### Records for the exercise
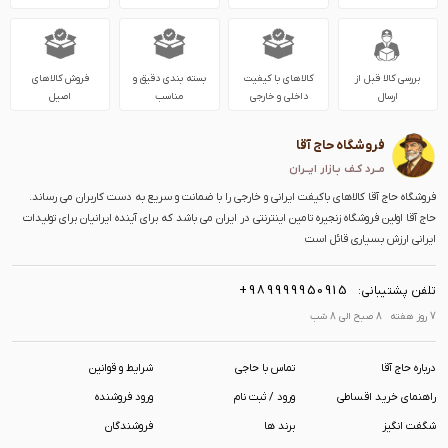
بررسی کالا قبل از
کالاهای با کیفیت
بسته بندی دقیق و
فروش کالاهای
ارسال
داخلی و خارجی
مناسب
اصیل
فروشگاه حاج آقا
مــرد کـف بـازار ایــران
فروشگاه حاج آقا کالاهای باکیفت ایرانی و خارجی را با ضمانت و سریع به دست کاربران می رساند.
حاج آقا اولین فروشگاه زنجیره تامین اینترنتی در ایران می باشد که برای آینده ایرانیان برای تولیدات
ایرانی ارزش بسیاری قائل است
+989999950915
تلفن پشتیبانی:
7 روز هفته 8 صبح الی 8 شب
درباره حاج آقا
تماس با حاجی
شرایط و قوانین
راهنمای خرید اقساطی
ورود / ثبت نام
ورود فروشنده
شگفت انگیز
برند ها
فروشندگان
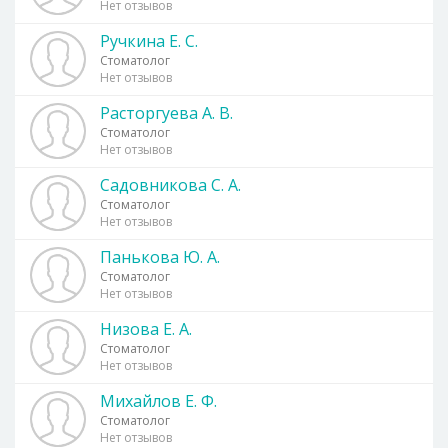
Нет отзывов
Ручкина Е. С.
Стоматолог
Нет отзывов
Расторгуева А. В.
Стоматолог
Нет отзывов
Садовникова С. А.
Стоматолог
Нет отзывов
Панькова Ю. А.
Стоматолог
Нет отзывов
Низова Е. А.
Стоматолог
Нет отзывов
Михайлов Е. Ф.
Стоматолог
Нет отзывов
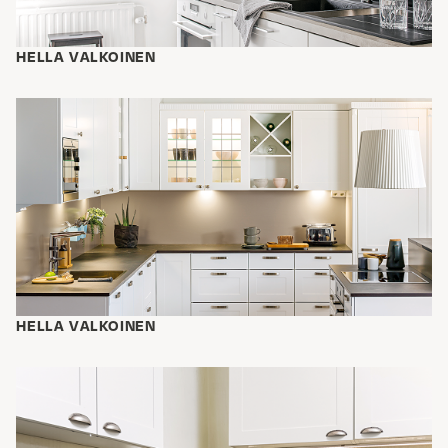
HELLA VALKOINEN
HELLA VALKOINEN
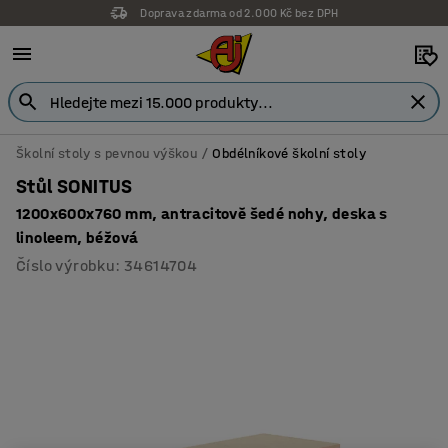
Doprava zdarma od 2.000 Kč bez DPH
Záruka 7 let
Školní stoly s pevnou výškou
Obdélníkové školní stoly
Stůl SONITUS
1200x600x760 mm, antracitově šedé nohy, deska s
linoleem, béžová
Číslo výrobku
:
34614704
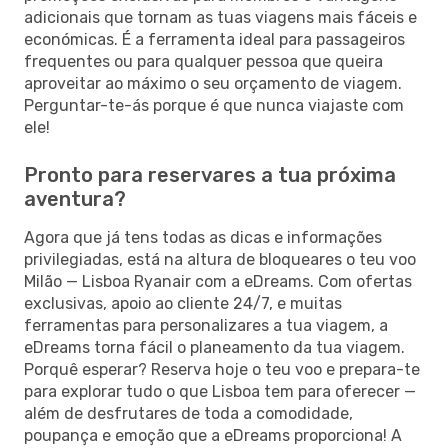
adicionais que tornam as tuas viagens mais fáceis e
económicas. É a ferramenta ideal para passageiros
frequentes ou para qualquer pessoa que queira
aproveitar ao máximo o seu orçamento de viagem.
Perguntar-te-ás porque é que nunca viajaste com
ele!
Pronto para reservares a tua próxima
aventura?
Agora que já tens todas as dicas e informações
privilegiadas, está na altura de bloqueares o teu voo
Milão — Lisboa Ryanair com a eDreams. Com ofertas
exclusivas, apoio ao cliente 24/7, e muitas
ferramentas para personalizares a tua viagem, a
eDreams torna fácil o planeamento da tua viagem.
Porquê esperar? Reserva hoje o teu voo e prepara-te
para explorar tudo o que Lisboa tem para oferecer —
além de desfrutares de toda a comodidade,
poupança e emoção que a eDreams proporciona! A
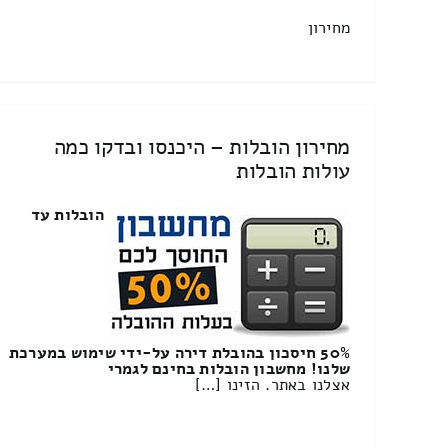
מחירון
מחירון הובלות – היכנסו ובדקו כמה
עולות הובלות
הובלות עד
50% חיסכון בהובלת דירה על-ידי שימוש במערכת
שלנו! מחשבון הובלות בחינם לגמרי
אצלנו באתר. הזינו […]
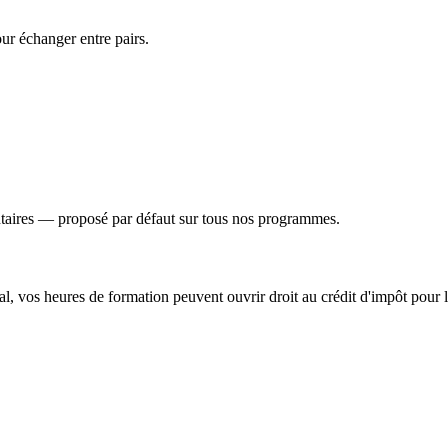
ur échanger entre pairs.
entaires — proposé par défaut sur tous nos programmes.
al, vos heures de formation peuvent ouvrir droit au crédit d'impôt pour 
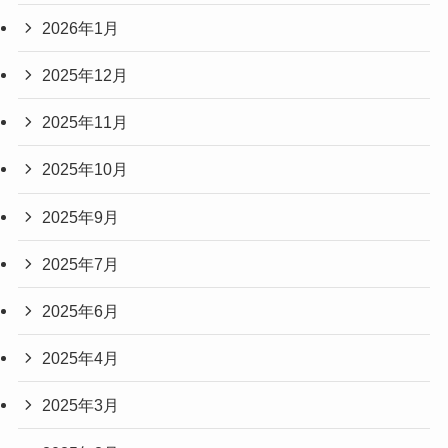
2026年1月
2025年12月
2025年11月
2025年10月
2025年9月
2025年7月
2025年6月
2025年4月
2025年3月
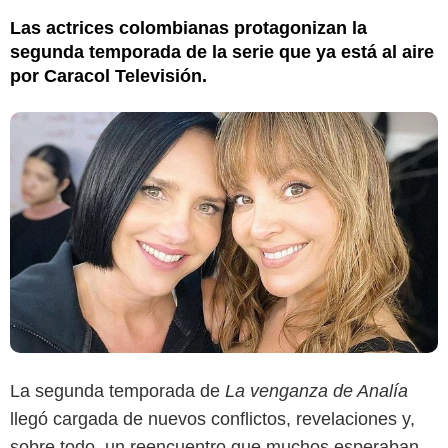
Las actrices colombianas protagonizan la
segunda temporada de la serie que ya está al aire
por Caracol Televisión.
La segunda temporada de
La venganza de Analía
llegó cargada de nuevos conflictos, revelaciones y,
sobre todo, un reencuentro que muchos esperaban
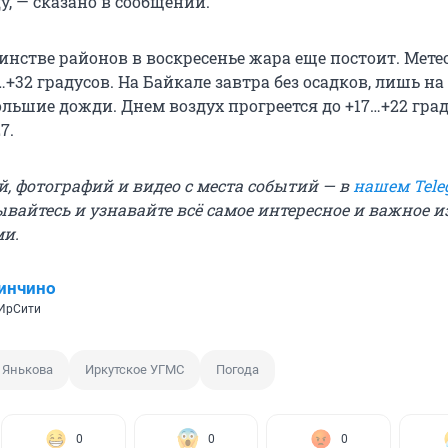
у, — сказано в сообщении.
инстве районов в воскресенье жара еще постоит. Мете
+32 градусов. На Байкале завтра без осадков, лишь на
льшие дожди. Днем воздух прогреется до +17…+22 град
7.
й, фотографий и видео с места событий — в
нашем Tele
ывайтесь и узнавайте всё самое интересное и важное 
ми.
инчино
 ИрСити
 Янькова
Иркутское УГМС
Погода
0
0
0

### About this exercise
Scan the lines above for the word "הובלות", then copy each line that has it.

### Response to the exercise
מחירון הובלות – היכנסו ובדקו כמה
עולות הובלות
הובלות עד
שלנו! מחשבון הובלות בחינם לגמרי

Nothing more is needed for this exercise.